I’ll simulate the number of times each event happens in 10,000 simulations using this code:
ct = 0;
for sim = 1:10000
a = ceil(10.*rand(116,1)) - 1;
aFreq = [];
for i = 0:9
aFreq = [aFreq; length(find(a==i))];
end
if length(find(aFreq(2:4)>=13))==3
ct = ct+1;
end
end
Here, the condition I’m looking for is an overabundance of the numbers 1, 2, and 3, which is what Beber and Scacco identify as indicative of human manipulation in their work on Nigerian elections. Seeing the numbers 1-3 each 13 times or more occurs in only 365 of 10,000 simulations – it is as rare as the phenomenon observed in Iran, and fits better with experimental observations of fraudulent random numbers.

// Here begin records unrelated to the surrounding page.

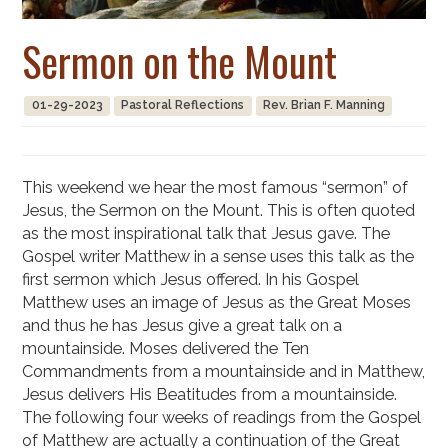
Sermon on the Mount
01-29-2023
Pastoral Reflections
Rev. Brian F. Manning
This weekend we hear the most famous “sermon” of
Jesus, the Sermon on the Mount. This is often quoted
as the most inspirational talk that Jesus gave. The
Gospel writer Matthew in a sense uses this talk as the
first sermon which Jesus offered. In his Gospel
Matthew uses an image of Jesus as the Great Moses
and thus he has Jesus give a great talk on a
mountainside. Moses delivered the Ten
Commandments from a mountainside and in Matthew,
Jesus delivers His Beatitudes from a mountainside.
The following four weeks of readings from the Gospel
of Matthew are actually a continuation of the Great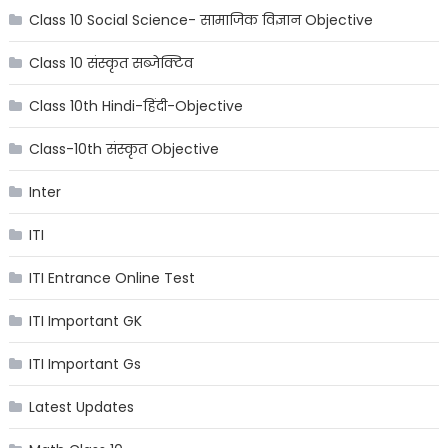
Class 10 Social Science- सामाजिक विज्ञान Objective
Class 10 संस्कृत सब्जेक्टिव
Class 10th Hindi-हिंदी-Objective
Class-10th संस्कृत Objective
Inter
ITI
ITI Entrance Online Test
ITI Important GK
ITI Important Gs
Latest Updates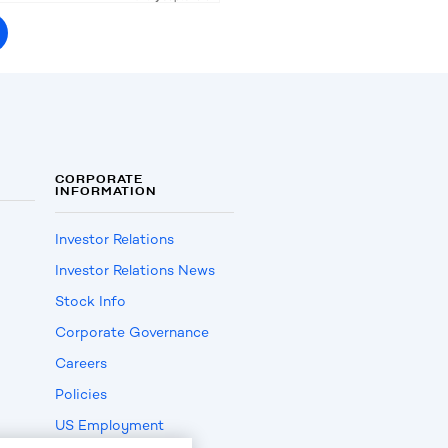
CORPORATE
INFORMATION
Investor Relations
Investor Relations News
Stock Info
Corporate Governance
Careers
Policies
US Employment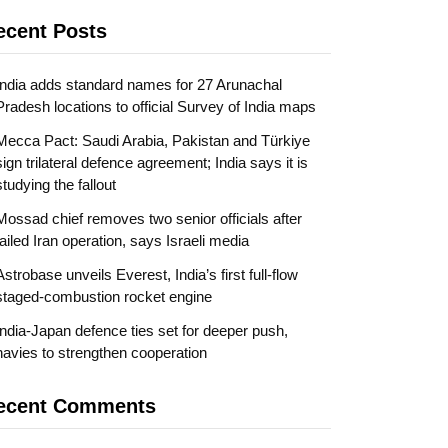
ecent Posts
India adds standard names for 27 Arunachal
Pradesh locations to official Survey of India maps
Mecca Pact: Saudi Arabia, Pakistan and Türkiye
sign trilateral defence agreement; India says it is
studying the fallout
Mossad chief removes two senior officials after
failed Iran operation, says Israeli media
Astrobase unveils Everest, India’s first full-flow
staged-combustion rocket engine
India-Japan defence ties set for deeper push,
navies to strengthen cooperation
ecent Comments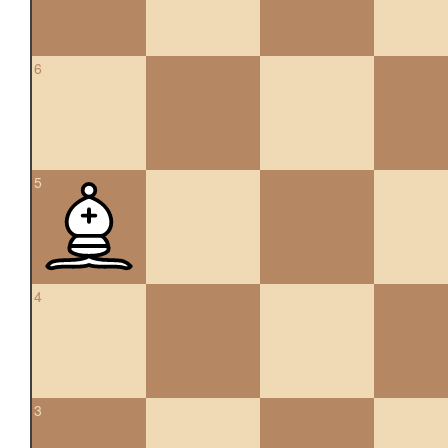
6
5
4
3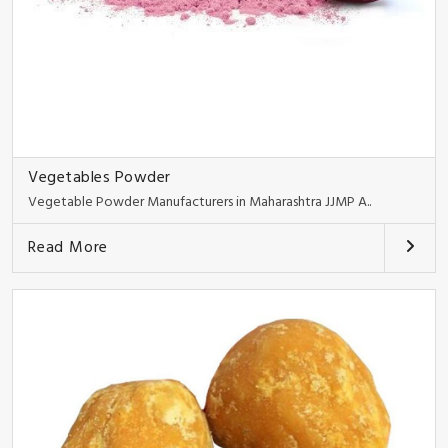
Vegetables Powder
Vegetable Powder Manufacturers in Maharashtra JJMP A..
Read More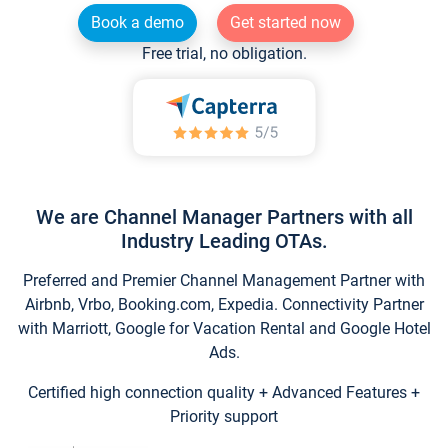
Book a demo
Get started now
Free trial, no obligation.
We are Channel Manager Partners with all
Industry Leading OTAs.
Preferred and Premier Channel Management Partner with
Airbnb, Vrbo, Booking.com, Expedia. Connectivity Partner
with Marriott, Google for Vacation Rental and Google Hotel
Ads.
Certified high connection quality + Advanced Features +
Priority support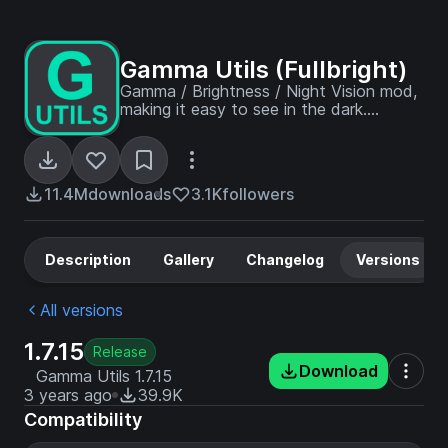
Gamma Utils (Fullbright)
Gamma / Brightness / Night Vision mod,
making it easy to see in the dark.
Basically Fullbright for Fabric and
NeoForge.
11.4M
downloads
3.1K
followers
Description
Gallery
Changelog
Versions
All versions
1.7.15
Release
Download
Gamma Utils 1.7.15
3 years ago
39.9K
Compatibility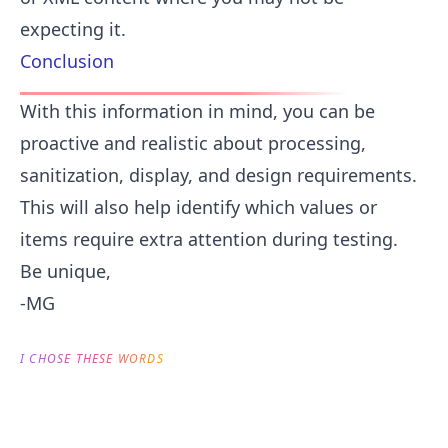
expecting it.
Conclusion
With this information in mind, you can be
proactive and realistic about processing,
sanitization, display, and design requirements.
This will also help identify which values or
items require extra attention during testing.
Be unique,
-MG
I CHOSE THESE WORDS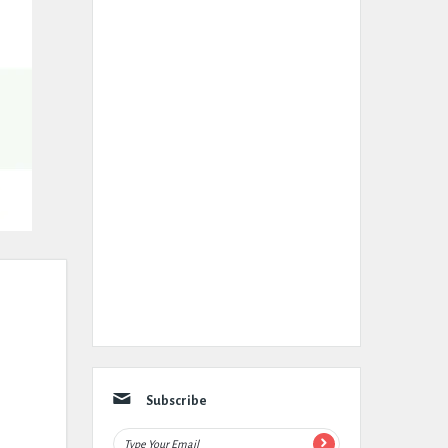
Subscribe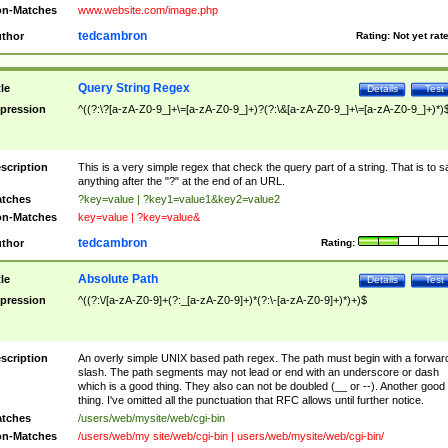
n-Matches
www.website.com/image.php
tedcambron
thor
Rating:
Not yet rat
Query String Regex
tle
Details
Test
pression
^((?:\?[a-zA-Z0-9_]+\=[a-zA-Z0-9_]+)?(?:\&[a-zA-Z0-9_]+\=[a-zA-Z0-9_]+)*)
scription
This is a very simple regex that check the query part of a string. That is to s
anything after the "?" at the end of an URL.
tches
?key=value | ?key1=value1&key2=value2
n-Matches
key=value | ?key=value&
tedcambron
thor
Rating:
Absolute Path
tle
Details
Test
pression
^((?:\/[a-zA-Z0-9]+(?:_[a-zA-Z0-9]+)*(?:\-[a-zA-Z0-9]+)*)+)$
scription
An overly simple UNIX based path regex. The path must begin with a forwar
slash. The path segments may not lead or end with an underscore or dash
which is a good thing. They also can not be doubled (__ or --). Another good
thing. I've omitted all the punctuation that RFC allows until further notice.
tches
/users/web/mysite/web/cgi-bin
n-Matches
/users/web/my site/web/cgi-bin | users/web/mysite/web/cgi-bin/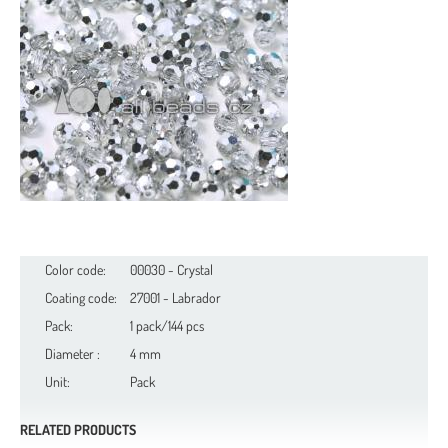
Color code:
00030 - Crystal
Coating code:
27001 - Labrador
Pack:
1 pack/144 pcs
Diameter :
4 mm
Unit:
Pack
RELATED PRODUCTS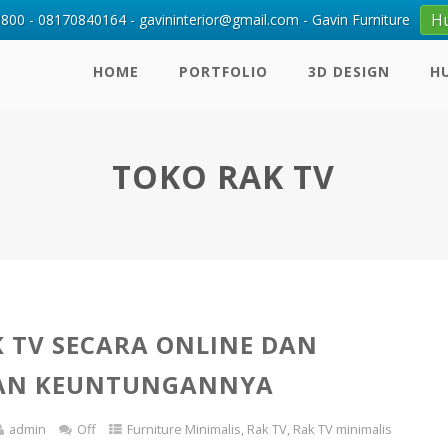
H
00 - 08170840164 - gavininterior@gmail.com - Gavin Furniture
HOME
PORTFOLIO
3D DESIGN
H
TOKO RAK TV
K TV SECARA ONLINE DAN
AN KEUNTUNGANNYA
admin
Off
Furniture Minimalis
,
Rak TV
,
Rak TV minimalis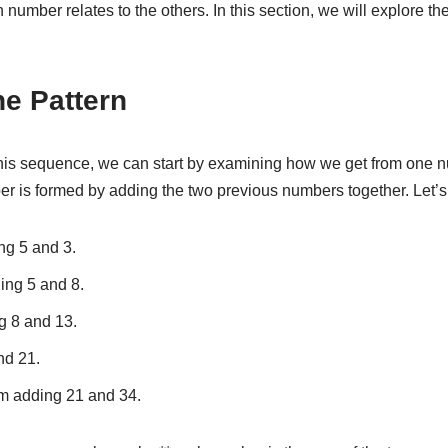
number relates to the others. In this section, we will explore the
he Pattern
this sequence, we can start by examining how we get from one nu
r is formed by adding the two previous numbers together. Let’s
ng 5 and 3.
ding 5 and 8.
g 8 and 13.
nd 21.
rom adding 21 and 34.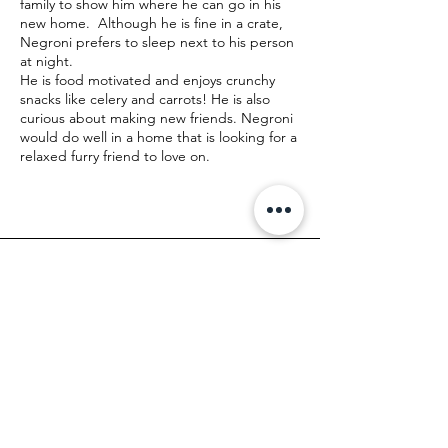
family to show him where he can go in his
new home. Although he is fine in a crate,
Negroni prefers to sleep next to his person
at night.
He is food motivated and enjoys crunchy
snacks like celery and carrots! He is also
curious about making new friends. Negroni
would do well in a home that is looking for a
relaxed furry friend to love on.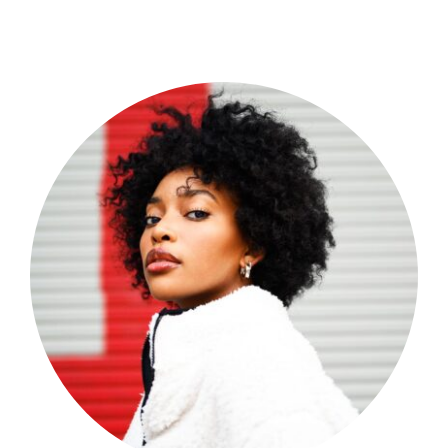
Shop Now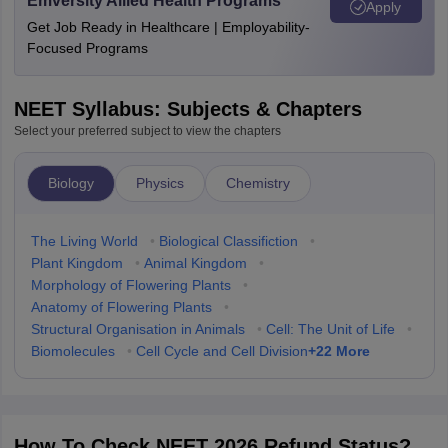
Emversity Allied Health Programs
Apply
Get Job Ready in Healthcare | Employability-
Focused Programs
NEET Syllabus: Subjects & Chapters
Select your preferred subject to view the chapters
Biology
Physics
Chemistry
The Living World
•
Biological Classifiction
•
Plant Kingdom
•
Animal Kingdom
•
Morphology of Flowering Plants
•
Anatomy of Flowering Plants
•
Structural Organisation in Animals
•
Cell: The Unit of Life
•
+
22
More
Biomolecules
•
Cell Cycle and Cell Division
How To Check NEET 2026 Refund Status?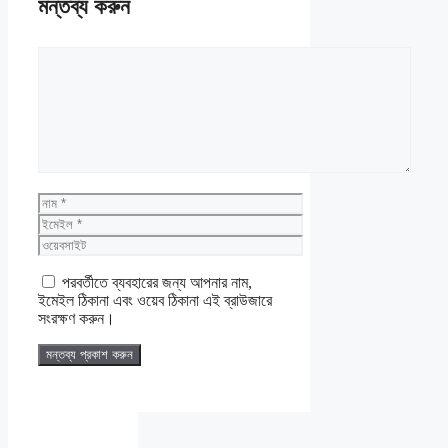
মন্তব্য করুন
মন্তব্য
নাম
ইমেইল
ওয়েবসাইট
পরবর্তীতে ব্যবহারের জন্য আপনার নাম,
ইমেইল ঠিকানা এবং ওয়েব ঠিকানা এই ব্রাউজারে
সংরক্ষণ করুন।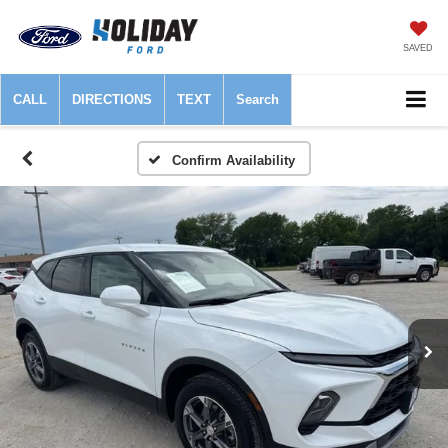
SAVED
CALL
DIRECTIONS
TEXT
Search
Confirm Availability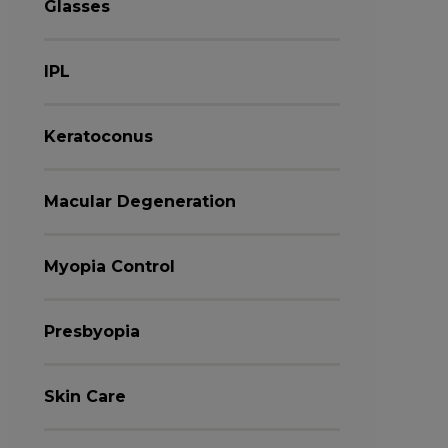
Glasses
IPL
Keratoconus
Macular Degeneration
Myopia Control
Presbyopia
Skin Care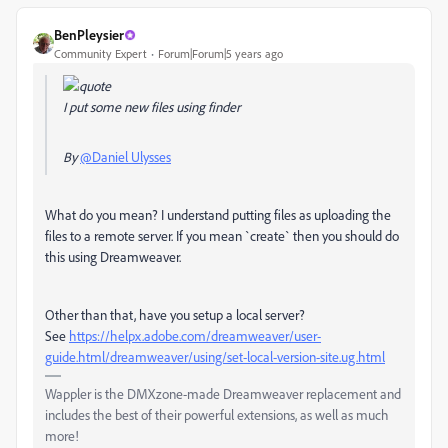
BenPleysier
Community Expert
Forum|Forum|5 years ago
I put some new files using finder
By
@Daniel Ulysses
What do you mean? I understand putting files as uploading the
files to a remote server. If you mean `create` then you should do
this using Dreamweaver.
Other than that, have you setup a local server?
See
https://helpx.adobe.com/dreamweaver/user-
guide.html/dreamweaver/using/set-local-version-site.ug.html
Wappler is the DMXzone-made Dreamweaver replacement and
includes the best of their powerful extensions, as well as much
more!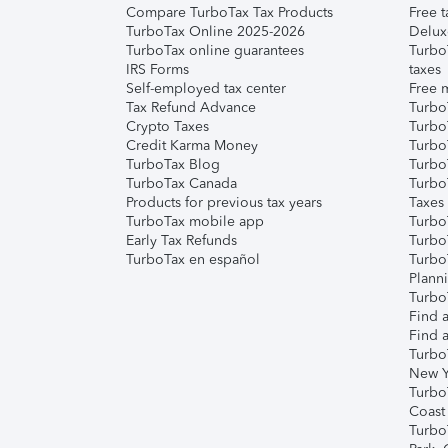
Compare TurboTax Tax Products
Free t
TurboTax Online 2025-2026
Delux
TurboTax online guarantees
Turbo
IRS Forms
taxes
Self-employed tax center
Free m
Tax Refund Advance
Turbo
Crypto Taxes
Turbo
Credit Karma Money
TurboT
TurboTax Blog
TurboT
TurboTax Canada
Turbo
Products for previous tax years
Taxes
TurboTax mobile app
Turbo
Early Tax Refunds
Turbo
TurboTax en español
Turbo
Plann
TurboT
Find a
Find a
Turbo
New Y
Turbo
Coast
Turbo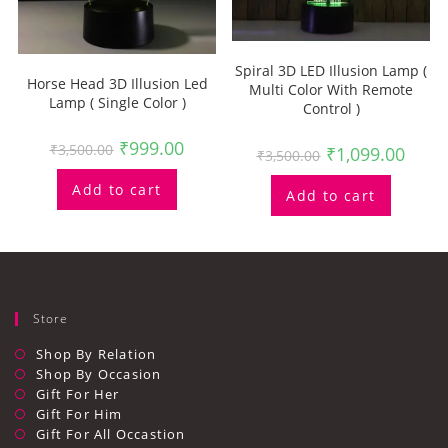
Spiral 3D LED Illusion Lamp (
Horse Head 3D Illusion Led
Multi Color With Remote
Lamp ( Single Color )
Control )
₹
999.00
₹
3,500.00
₹
1,099.00
₹
3,500.00
Add to cart
Add to cart
Store
Shop By Relation
Shop By Occasion
Gift For Her
Gift For Him
Gift For All Occastion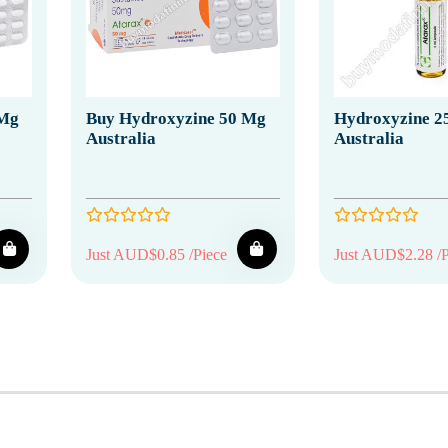
 Mg
Buy Hydroxyzine 50 Mg
Hydroxyzine 25
Australia
Australia
Just AUD$0.85 /Piece
Just AUD$2.28 /P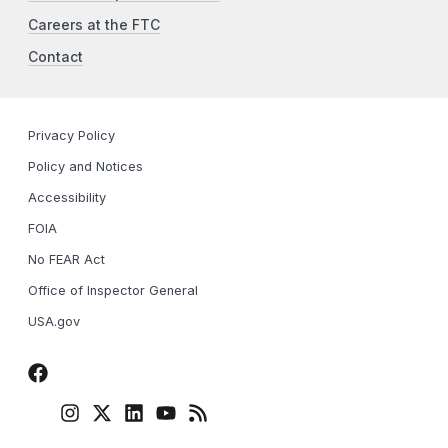
Careers at the FTC
Contact
Privacy Policy
Policy and Notices
Accessibility
FOIA
No FEAR Act
Office of Inspector General
USA.gov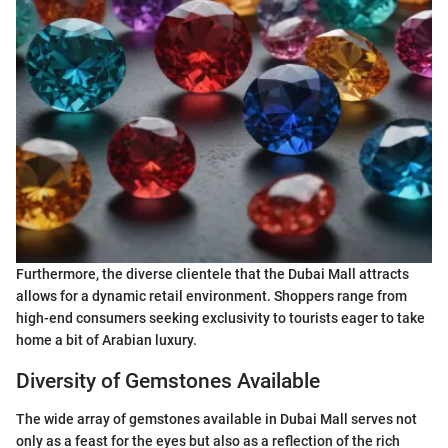
Furthermore, the diverse clientele that the Dubai Mall attracts
allows for a dynamic retail environment. Shoppers range from
high-end consumers seeking exclusivity to tourists eager to take
home a bit of Arabian luxury.
Diversity of Gemstones Available
The wide array of gemstones available in Dubai Mall serves not
only as a feast for the eyes but also as a reflection of the rich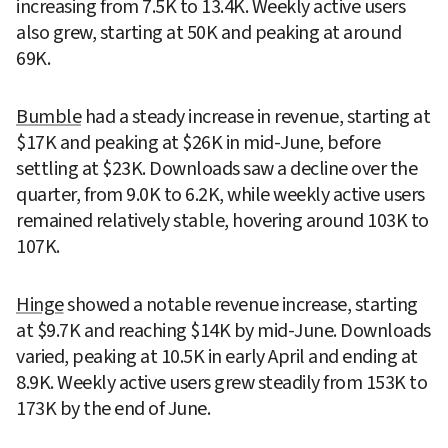
increasing from 7.5K to 13.4K. Weekly active users 
also grew, starting at 50K and peaking at around 
69K.
Bumble
 had a steady increase in revenue, starting at 
$17K and peaking at $26K in mid-June, before 
settling at $23K. Downloads saw a decline over the 
quarter, from 9.0K to 6.2K, while weekly active users 
remained relatively stable, hovering around 103K to 
107K.
Hinge
 showed a notable revenue increase, starting 
at $9.7K and reaching $14K by mid-June. Downloads 
varied, peaking at 10.5K in early April and ending at 
8.9K. Weekly active users grew steadily from 153K to 
173K by the end of June.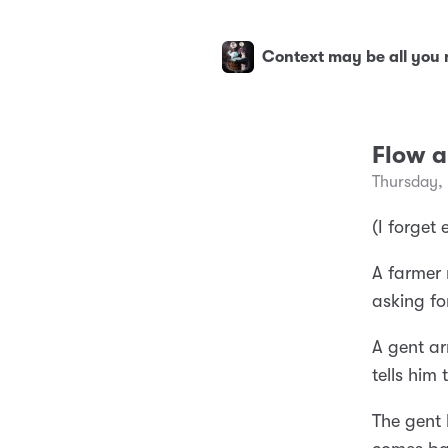
Context may be all you
Flow a
Thursday,
(I forget 
A farmer 
asking fo
A gent ar
tells him
The gent 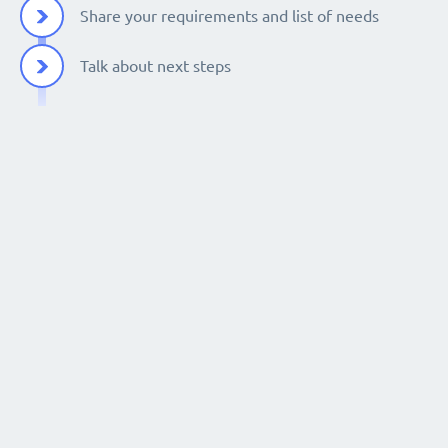
Share your requirements and list of needs
Talk about next steps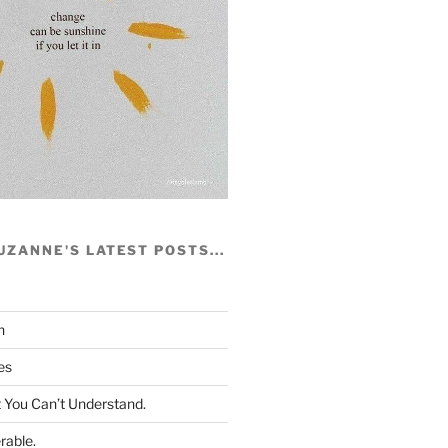
UZANNE'S LATEST POSTS...
h
es
You Can’t Understand.
rable.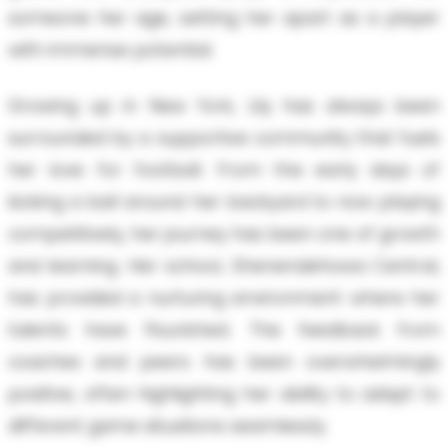
someone her age, setting her apart as a player
with immense potential.
Growing up in New York, Lily has always been
surrounded by a supportive community that fuels
her love for football. From the early days of
kicking a ball around her backyard to now playing
competitively, her journey has been one of growth
and learning. Her school, Shenendehowa Central,
has provided a nurturing environment where her
talents have flourished. The feedback from
coaches and peers has been overwhelmingly
positive, often highlighting her ability to adapt to
different game situations seamlessly.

Let’s look at all of these numbers and see which ones show unexpected rare phenomena:
Row Times Condition 1 365 1,2,3>=13 (too many low #s) 2 284 N>=9 9<=X<=13 (too little variation) 3 227 N>=3 X>=15 & N>=1 X>=20 (3 high, 1 very high) 4 573 N>=2 X>=15 & N>=2 X<=6 (2 high, 2 low) 5 6 50 N>=8 10<=X<=12 (too little variation) 7 8 228 N>=8 9<=X<=12 (too little variation) 9 53 N>=1 X>=24 (too many 4s) 10 97 N>=3 X>=16 & N>=1 X<=4 (too many 5s,7s,8s and too few 3s)
So for 10 random sets of numbers it’s pretty easy to find phenomena in 8 of them as or more rare than what happened in Iran. Samples 5 and 7 are now suspicious because they don’t display any obvious rare pattern… was the person faking this data onto my game?